◆ **EXERCISES**:
1 – Transcribe the passage of the news article on the Torrance police arrest report from "The inaccuracies were" to "on drug charges.".
2 – Continue the news article on the overturned drug conviction and the Torrance police arrest report from the point at which it ends.

Posted On: November 23, 2008

L.A. County prosecutors admit Torrance police falsified drug dealer’s arrest report

An alleged drug dealer's five-year prison sentence was overturned last week and charges dismissed after Los Angeles County prosecutors conceded that police included false information in an arrest report to protect the identity of a confidential informant. The Los Angeles Daily News reports the District Attorney’s office told a judge that while the evidence overwelmingly supported Michael Edward Baker’s drug conviction, the conviction should be overturned because in an attempt to protect a confidential informant, there “were certain statements made in a police report that weren't accurate."

The inaccuracies were discovered after Baker’s defense attorney found a sworn declaration by a federal agent that contradicted the version of Baker's arrest given by Torrance law enforcement. Torrance officers contend that they fell upon Baker last year when they were patrolling near a 7-Eleven store and noticed that he matched the description of a suspect in a robbery at the store earlier in the day. They say they stopped him, found PCP in his car and arrested him on drug charges.

◆ **Bounding boxes with keypoints**:
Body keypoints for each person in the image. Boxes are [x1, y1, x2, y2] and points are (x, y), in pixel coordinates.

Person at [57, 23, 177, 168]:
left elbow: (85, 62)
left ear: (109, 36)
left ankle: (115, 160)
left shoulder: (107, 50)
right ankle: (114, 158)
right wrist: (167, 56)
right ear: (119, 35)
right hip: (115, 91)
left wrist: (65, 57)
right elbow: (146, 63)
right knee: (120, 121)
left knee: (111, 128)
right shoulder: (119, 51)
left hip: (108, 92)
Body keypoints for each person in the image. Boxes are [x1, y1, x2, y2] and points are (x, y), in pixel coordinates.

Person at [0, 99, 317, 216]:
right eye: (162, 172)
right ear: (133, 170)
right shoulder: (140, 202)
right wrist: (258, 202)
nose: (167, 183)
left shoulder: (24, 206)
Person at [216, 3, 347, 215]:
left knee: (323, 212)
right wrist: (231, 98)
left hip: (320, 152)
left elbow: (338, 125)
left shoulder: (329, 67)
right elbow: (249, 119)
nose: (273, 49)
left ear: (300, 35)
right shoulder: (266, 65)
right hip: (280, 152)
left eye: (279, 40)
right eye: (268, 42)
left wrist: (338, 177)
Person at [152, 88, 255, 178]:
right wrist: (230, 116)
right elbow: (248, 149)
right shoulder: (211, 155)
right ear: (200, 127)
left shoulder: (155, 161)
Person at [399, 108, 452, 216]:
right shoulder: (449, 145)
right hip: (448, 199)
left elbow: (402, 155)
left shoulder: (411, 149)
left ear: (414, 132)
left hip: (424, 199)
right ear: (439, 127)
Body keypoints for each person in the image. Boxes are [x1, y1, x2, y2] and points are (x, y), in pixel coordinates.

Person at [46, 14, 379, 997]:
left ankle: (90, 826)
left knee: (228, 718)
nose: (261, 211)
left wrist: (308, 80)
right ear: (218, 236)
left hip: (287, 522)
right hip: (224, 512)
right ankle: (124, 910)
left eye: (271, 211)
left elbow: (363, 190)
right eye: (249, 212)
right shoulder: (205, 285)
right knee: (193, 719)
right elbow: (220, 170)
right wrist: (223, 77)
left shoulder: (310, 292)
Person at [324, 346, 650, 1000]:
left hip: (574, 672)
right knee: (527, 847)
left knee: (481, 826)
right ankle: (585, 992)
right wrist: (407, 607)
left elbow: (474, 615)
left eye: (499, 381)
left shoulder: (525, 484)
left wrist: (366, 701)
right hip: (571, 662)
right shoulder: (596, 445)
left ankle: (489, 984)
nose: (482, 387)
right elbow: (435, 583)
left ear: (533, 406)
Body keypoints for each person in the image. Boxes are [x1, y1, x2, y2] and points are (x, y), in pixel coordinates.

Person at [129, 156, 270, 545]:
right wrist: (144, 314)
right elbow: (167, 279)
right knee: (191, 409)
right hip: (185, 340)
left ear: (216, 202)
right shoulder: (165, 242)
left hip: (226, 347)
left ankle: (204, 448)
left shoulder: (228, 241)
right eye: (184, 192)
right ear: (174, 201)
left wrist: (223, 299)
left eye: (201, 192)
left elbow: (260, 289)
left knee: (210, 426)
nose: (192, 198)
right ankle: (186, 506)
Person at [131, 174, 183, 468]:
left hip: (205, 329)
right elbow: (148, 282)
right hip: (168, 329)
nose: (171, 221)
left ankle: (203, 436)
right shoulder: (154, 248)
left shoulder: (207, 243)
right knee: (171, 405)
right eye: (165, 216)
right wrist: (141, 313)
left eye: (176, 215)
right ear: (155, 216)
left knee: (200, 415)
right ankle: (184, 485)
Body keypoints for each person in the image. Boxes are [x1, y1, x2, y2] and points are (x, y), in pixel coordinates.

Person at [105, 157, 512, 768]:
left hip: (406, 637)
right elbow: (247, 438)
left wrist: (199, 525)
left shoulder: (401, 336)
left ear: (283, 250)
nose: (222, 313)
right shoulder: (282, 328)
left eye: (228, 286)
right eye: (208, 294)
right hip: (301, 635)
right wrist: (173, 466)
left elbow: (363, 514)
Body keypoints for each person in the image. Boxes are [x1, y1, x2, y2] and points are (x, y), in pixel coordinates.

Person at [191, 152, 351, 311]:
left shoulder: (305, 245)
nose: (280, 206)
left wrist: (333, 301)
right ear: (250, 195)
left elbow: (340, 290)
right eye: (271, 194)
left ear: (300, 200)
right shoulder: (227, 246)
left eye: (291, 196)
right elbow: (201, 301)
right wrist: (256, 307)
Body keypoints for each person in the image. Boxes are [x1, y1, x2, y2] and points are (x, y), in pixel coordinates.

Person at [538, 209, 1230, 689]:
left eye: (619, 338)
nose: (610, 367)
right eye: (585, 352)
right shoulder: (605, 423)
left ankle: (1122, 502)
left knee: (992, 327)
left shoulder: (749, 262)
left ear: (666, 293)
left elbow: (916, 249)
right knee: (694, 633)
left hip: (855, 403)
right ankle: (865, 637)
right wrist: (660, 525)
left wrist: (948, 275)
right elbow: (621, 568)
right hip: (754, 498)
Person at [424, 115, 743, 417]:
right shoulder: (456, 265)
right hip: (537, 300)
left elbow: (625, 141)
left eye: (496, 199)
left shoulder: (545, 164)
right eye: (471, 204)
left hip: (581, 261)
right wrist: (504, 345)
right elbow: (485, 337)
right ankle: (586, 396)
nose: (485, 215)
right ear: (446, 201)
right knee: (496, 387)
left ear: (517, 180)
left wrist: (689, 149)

◆ **ANSWERS GIVEN**:
1 –
The inaccuracies were discovered after Baker’s defense attorney found a sworn declaration by a federal agent that contradicted the version of Baker's arrest given by Torrance law enforcement. Torrance officers contend that they fell upon Baker last year when they were patrolling near a 7-Eleven store and noticed that he matched the description of a suspect in a robbery at the store earlier in the day. They say they stopped him, found PCP in his car and arrested him on drug charges.

2 –
But according to the federal agent, the Torrance police set Baker up. The agent -- who was part of a task force investigating Baker -- said that Torrance police used one of their informants to call Baker and arrange a drug deal near the 7-Eleven. When it became clear that the CI’s identity was in danger of being uncovered, Torrance police concocted a story to protect the informant.

It is entirely legal for police to use an informant to set up a drug deal with a targeted criminal, however officers lying to protect the informant's identity is illegal. The Los Angeles D.A.’s office is considering whether they will file criminal charges against the lying cops.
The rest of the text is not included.